I've been having a problem that I can't explain with my limited understanding of "how things work". I connect to various servers (I'll use svn.mycompany.com
as the example) for work. We use openvpn
to create a secure connection generally to those servers. The company has OpenDNS set up to provide ordinary resolution for the servers, and the resulting addresses of course only work via an established VPN tunnel.
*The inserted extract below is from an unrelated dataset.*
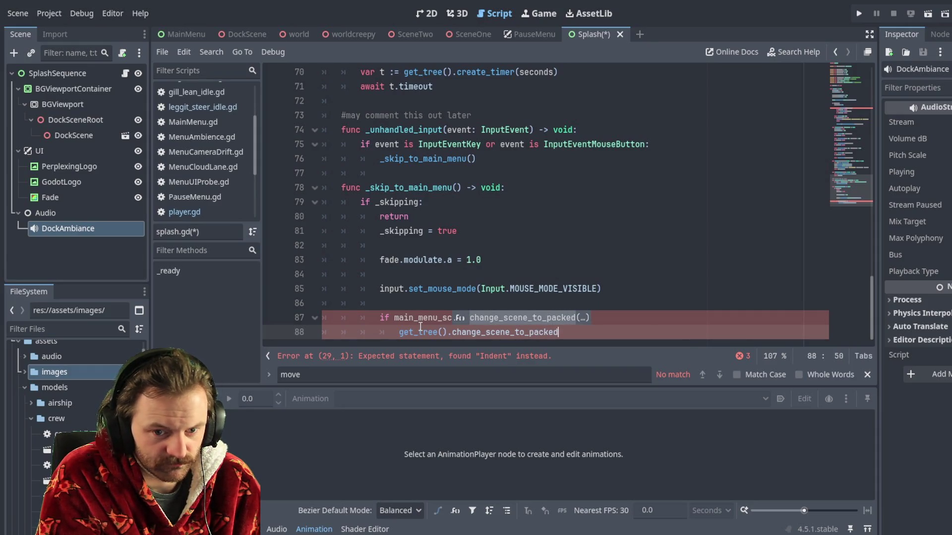
pyautogui.write('(')
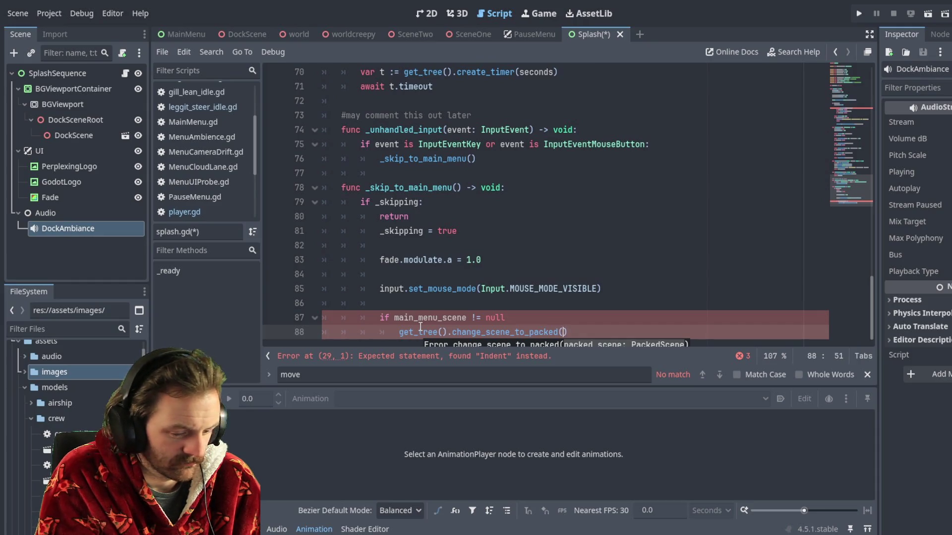
pyautogui.write('main_me')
Well after some innocuous reconfiguration of some of the servers (not done by me, and apparently working for everybody else) I notice the following pattern. I have a VPN tunnel, and I try a svn
command:
svn update
I get an error back immediately that the host svn.mycompany.com
can't be resolved. If I then do a host
lookup:
host -a svn.mycompany.com
that responds with the correct IP address. If I then re-try the svn
command, it works, and svn
keeps working, for a while. After some unmeasured period of time however, it stops working again and the cycle repeats.
The same pattern holds for other servers on the other side of the tunnel. I've seen this happen from different networks (i.e., at my house, out at a coffee shop, etc).
I'm not looking for an overall solution. My real question is, how is it that simply running host -a
can at least temporarily "fix" the situation of a domain not resolving? Does host
do something special to bypass a local cache? (If so, I'm still confused, because the address of the servers don't change, or change rarely.)
edit — OK more information. By turning up logging for systemd-resolved
, I was able to use journalctl
to track what my local machine is doing with DNS lookups. What I saw seems interesting but I still don't know enough to understand what it means: DNS lookup requests of query type ANY
seem to overflow the UDP packet size, so systemd-resolved
falls back to making a TCP query. For a normal non-ANY
lookup on these foo.mycompany.com
names, I don't get the packet overflow but it goes on to make a NODATA
local cache entry.
When the ANY
queries force the TCP fallback, systemd-resolved
gets a useful result and makes a positive cache entry.
To me this means that something weird is going on with the UDP responses, but I don't know what that implies about the root cause.